Neuropsychologists frequently are called upon to evaluate patients in a medicolegal context. An important part of these evaluations is determining whether the patient is being honest and forthright in his presentation of symptoms and in his test performance, or whether the patient is deliberately exaggerating his deficits via malingering. The purpose of this investigation was to examine the efficacy of using the Recognition Memory Test (RMT), Digit Span Test (WAIS-R), and Knox Cube Test as markers for malingered memory deficits. These tests were all designed to measure some aspect of attention and memory, not to assess non-optimal test performance.
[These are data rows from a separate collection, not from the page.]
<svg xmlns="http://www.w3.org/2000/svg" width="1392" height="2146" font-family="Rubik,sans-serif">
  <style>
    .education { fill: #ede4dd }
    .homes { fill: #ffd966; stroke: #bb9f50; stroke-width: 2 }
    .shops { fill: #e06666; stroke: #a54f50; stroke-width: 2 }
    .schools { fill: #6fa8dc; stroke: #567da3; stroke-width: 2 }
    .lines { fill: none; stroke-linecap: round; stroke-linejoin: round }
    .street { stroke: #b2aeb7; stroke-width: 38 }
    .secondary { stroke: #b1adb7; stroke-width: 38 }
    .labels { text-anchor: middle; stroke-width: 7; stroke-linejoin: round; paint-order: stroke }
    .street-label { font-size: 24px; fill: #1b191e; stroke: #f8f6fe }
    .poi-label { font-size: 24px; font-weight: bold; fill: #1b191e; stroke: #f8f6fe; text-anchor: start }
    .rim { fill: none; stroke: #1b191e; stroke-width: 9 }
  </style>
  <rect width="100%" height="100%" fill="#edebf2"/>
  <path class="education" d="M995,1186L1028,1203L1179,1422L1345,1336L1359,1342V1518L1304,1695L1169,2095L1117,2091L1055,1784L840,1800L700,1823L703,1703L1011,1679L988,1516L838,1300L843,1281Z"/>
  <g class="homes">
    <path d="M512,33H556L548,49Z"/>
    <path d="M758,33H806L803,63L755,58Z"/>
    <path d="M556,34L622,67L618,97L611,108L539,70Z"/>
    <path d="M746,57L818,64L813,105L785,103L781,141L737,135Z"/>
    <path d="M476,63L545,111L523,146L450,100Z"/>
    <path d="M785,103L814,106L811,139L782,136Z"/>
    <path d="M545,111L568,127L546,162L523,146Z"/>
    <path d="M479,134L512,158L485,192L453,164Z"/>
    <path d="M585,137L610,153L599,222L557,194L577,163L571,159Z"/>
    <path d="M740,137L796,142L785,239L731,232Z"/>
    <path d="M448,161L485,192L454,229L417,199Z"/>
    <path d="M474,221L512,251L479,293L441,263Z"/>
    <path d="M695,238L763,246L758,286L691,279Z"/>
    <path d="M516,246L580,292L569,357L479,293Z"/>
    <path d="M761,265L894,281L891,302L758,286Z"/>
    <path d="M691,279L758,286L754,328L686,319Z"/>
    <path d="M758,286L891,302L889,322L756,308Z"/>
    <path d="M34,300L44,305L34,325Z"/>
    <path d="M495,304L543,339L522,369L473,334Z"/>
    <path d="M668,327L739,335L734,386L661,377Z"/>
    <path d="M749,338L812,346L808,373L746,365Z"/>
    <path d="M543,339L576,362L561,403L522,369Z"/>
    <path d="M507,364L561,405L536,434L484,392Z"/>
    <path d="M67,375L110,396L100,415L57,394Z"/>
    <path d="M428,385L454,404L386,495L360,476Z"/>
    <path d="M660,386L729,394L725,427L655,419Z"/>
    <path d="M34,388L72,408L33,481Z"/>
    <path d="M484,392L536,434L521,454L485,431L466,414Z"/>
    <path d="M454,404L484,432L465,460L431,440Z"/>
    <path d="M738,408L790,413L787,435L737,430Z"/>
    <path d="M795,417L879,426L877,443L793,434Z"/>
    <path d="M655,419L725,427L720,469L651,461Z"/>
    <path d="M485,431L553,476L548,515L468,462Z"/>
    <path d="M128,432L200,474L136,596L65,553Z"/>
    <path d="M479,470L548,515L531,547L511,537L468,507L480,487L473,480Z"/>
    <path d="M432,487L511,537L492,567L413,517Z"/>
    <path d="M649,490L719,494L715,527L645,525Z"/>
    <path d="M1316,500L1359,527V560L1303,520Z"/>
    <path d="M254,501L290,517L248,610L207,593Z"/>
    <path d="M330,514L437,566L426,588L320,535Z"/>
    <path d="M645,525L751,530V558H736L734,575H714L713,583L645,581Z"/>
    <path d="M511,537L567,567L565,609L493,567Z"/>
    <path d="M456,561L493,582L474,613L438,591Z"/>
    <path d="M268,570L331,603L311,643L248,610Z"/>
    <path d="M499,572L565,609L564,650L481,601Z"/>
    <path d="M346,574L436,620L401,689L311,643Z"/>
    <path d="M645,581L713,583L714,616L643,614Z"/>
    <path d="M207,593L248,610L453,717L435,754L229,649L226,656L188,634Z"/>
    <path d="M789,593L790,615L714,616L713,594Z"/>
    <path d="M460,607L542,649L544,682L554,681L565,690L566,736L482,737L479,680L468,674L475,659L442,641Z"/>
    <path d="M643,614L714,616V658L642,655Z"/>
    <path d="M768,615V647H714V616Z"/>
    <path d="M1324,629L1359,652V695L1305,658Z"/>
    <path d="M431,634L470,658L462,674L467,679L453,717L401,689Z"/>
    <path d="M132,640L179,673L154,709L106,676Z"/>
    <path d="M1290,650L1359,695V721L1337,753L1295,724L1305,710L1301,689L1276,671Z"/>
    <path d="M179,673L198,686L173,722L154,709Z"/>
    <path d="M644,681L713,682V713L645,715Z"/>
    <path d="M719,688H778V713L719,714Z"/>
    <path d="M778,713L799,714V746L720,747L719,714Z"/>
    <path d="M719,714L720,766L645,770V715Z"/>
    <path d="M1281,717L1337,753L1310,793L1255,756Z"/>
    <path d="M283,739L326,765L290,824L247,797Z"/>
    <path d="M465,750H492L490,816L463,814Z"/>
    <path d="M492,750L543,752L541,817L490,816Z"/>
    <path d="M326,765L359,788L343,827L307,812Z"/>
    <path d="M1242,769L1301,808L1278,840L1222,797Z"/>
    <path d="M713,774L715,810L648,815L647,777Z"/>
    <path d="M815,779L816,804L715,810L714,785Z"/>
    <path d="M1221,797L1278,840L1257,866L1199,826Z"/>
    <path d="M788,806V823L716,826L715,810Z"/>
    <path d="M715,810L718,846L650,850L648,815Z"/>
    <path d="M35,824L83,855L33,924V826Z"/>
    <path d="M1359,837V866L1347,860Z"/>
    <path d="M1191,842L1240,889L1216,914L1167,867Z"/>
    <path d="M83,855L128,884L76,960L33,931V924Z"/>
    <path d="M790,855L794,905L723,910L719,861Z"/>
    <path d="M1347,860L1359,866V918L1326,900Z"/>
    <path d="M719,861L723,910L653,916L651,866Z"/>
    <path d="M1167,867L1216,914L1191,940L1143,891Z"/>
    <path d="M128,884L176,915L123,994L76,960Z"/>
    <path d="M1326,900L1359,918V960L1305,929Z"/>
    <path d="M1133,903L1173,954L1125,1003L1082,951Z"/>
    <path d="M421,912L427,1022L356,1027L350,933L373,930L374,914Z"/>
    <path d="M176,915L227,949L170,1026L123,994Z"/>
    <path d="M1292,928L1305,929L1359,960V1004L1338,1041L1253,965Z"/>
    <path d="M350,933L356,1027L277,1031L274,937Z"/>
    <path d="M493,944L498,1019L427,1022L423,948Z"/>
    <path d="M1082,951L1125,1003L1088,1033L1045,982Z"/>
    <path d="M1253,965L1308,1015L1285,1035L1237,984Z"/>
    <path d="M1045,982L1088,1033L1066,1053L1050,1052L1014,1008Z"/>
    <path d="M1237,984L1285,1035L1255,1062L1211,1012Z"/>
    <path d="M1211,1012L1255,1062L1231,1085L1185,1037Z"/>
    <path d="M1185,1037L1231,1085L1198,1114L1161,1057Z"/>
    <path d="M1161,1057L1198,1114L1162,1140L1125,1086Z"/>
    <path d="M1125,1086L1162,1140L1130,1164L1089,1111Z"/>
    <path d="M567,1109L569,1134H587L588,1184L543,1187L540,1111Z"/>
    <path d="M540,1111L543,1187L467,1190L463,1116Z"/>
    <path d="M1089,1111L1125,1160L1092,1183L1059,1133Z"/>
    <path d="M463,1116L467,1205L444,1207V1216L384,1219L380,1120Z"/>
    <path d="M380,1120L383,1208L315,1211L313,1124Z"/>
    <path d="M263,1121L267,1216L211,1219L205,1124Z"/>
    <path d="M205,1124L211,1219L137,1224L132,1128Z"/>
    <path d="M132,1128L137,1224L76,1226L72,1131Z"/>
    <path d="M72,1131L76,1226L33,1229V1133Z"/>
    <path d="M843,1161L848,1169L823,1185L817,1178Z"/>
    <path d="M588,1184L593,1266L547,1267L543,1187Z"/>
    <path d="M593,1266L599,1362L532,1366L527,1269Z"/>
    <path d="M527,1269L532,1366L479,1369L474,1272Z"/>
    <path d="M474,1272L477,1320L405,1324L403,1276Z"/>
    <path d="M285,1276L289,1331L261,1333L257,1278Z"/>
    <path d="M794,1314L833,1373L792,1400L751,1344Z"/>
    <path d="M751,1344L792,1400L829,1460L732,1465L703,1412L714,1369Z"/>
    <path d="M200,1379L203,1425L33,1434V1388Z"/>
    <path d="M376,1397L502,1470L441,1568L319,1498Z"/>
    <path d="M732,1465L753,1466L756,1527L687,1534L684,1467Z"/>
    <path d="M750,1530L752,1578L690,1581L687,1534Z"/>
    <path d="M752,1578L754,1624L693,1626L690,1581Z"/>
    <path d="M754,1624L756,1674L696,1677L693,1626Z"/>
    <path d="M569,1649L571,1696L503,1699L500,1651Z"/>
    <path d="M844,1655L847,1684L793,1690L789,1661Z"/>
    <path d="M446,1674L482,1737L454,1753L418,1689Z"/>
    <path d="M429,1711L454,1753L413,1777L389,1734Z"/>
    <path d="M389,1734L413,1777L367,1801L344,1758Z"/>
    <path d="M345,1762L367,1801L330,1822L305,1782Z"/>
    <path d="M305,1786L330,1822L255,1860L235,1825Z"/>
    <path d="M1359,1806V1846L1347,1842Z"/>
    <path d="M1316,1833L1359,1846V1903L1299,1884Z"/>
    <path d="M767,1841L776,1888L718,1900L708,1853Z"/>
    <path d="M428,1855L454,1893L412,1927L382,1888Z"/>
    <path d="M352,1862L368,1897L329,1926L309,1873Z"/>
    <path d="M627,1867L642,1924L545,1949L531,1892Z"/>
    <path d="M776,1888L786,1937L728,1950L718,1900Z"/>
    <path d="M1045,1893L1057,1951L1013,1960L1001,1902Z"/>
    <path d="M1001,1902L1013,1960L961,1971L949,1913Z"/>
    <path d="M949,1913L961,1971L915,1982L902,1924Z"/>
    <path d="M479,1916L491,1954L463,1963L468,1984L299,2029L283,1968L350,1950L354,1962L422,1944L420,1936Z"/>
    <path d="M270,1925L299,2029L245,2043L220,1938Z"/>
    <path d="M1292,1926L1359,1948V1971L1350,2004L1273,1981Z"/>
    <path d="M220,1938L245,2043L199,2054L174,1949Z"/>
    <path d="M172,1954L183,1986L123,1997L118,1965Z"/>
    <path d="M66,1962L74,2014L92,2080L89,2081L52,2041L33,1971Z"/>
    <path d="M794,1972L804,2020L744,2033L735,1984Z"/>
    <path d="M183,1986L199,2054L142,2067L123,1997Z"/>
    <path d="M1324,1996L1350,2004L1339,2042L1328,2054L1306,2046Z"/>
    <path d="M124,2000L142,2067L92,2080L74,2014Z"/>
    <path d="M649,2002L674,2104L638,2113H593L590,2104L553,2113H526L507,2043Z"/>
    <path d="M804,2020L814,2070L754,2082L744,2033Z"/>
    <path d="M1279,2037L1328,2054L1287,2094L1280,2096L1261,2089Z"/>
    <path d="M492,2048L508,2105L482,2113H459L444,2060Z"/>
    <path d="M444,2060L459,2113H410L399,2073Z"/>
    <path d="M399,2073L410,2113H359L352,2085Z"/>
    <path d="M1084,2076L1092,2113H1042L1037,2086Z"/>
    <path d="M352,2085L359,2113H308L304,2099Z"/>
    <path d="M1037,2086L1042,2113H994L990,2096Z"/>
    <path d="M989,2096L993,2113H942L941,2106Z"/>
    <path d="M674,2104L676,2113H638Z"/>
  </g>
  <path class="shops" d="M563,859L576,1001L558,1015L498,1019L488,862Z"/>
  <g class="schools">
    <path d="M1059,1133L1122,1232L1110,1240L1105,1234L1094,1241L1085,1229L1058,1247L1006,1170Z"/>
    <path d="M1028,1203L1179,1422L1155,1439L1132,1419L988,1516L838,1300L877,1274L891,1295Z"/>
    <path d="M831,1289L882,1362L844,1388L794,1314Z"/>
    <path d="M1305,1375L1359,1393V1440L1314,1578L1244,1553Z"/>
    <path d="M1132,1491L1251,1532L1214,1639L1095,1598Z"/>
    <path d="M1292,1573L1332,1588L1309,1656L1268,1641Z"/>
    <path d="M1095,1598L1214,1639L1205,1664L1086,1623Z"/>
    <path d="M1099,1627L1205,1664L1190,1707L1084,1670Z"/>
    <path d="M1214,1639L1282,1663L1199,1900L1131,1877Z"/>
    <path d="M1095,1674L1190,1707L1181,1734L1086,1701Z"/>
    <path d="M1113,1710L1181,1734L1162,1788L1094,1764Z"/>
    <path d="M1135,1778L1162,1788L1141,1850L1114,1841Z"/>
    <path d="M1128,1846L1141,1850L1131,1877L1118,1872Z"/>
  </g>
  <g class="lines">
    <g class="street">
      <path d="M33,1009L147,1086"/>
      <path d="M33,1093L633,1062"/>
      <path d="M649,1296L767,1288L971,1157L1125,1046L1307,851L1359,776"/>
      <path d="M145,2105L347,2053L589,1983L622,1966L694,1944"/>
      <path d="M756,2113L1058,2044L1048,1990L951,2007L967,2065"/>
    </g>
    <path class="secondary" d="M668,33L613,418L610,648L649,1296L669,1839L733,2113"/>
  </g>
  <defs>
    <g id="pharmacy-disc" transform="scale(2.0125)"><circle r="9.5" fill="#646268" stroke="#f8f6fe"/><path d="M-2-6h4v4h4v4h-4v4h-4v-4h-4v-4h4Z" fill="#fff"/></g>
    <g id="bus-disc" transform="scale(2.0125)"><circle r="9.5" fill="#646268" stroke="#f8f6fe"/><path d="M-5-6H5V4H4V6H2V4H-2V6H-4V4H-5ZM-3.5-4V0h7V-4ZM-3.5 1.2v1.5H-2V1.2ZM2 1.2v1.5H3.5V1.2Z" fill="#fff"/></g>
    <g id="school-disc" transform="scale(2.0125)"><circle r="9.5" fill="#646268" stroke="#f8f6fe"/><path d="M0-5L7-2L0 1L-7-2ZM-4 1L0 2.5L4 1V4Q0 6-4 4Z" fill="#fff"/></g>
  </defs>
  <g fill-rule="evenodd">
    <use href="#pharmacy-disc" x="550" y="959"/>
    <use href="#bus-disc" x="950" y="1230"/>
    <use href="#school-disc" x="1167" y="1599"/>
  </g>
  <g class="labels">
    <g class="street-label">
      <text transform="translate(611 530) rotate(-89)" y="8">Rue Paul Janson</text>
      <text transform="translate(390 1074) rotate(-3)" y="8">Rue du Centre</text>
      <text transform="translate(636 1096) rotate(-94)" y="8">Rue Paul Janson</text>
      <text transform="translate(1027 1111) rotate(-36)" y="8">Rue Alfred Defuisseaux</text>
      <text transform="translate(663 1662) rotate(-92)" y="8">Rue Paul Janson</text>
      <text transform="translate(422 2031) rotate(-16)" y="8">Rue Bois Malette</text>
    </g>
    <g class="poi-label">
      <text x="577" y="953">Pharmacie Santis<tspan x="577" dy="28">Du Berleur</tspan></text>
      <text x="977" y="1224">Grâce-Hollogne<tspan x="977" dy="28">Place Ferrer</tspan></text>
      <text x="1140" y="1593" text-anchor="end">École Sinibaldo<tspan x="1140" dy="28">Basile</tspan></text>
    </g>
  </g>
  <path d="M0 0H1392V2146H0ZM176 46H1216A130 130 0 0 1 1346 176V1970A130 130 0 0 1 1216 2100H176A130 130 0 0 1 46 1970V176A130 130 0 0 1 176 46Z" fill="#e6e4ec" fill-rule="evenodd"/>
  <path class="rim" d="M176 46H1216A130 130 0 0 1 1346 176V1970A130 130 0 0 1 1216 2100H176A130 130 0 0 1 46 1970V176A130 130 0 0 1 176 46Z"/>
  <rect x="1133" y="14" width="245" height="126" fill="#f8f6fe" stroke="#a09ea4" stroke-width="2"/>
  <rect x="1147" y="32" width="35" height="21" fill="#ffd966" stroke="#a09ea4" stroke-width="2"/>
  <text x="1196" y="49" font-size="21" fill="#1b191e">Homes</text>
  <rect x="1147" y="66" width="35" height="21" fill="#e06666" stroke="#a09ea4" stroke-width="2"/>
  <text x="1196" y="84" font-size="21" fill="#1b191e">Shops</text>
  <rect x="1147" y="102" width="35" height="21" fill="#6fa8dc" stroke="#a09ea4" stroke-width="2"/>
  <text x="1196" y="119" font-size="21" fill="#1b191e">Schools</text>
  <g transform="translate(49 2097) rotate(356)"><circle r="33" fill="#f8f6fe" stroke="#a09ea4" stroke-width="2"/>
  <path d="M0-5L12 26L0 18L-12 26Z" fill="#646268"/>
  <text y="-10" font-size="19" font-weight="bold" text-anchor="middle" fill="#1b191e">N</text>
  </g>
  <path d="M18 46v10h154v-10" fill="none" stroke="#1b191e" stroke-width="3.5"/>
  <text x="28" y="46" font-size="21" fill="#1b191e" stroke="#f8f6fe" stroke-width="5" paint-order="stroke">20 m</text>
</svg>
However, if non-optimal performance can be identified on these procedures, then a neuropsychologist can draw two sets of inferences from the scores derived from each test (i.e., inferences regarding the construct the test is believed to measure, or inferences regarding non-optimal performance). Participants were 100 subjects from three general populations; university students, federal inmates, and patients with head injuries. Twenty students, 20 inmates, and 20 patients with head injuries resulting in memory impairment were instructed to try their best on the assessment procedures. The remaining 20 students and 20 inmates were instructed to malinger memory impairment on the procedures. It was found that the experimental-malingerers (i.e., students and inmates) performed more poorly than the patients with head injuries on nearly every score derived from the three tests. A discriminant function analysis using the age-corrected scale score from Digit Span, the total score from the Knox Cube Test, and the raw scores for words and faces from the RMT as predictors of group membership resulted in an overall correct classification rate of 99%. Simultaneously applying the two empirically-derived cutoff scores from the RMT resulted in an overall correct classification rate of 100%.